Qué se pide: Señala cada línea de los registros en la que aparezca la palabra "Kaca", distinguiendo entre mayúsculas y minúsculas.

Registros de entrada:

☆ ☆ ☆ ☆ ☆

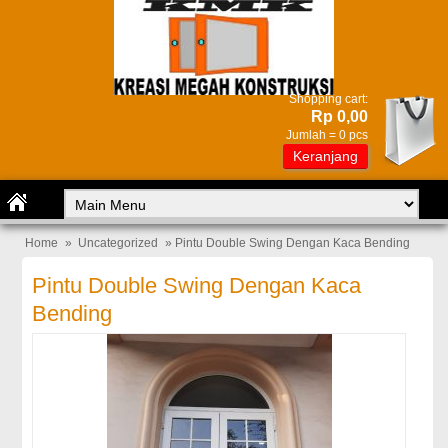
Shopping cart:
Rp 0,00
Jumlah =
0
pcs
Keranjang
Home
»
Uncategorized
» Pintu Double Swing Dengan Kaca Bending
Pintu Double Swing Dengan Kaca
Bending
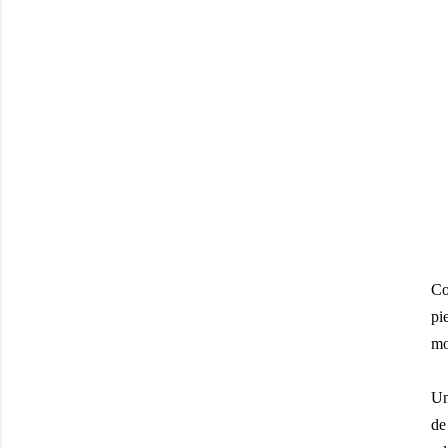
Co
pi
mo
Un
de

☆ ☆ ☆ ☆ ☆

Ejercicio resuelto:
» Pintu Double Swing Dengan Kaca Bending
Pintu Double Swing Dengan Kaca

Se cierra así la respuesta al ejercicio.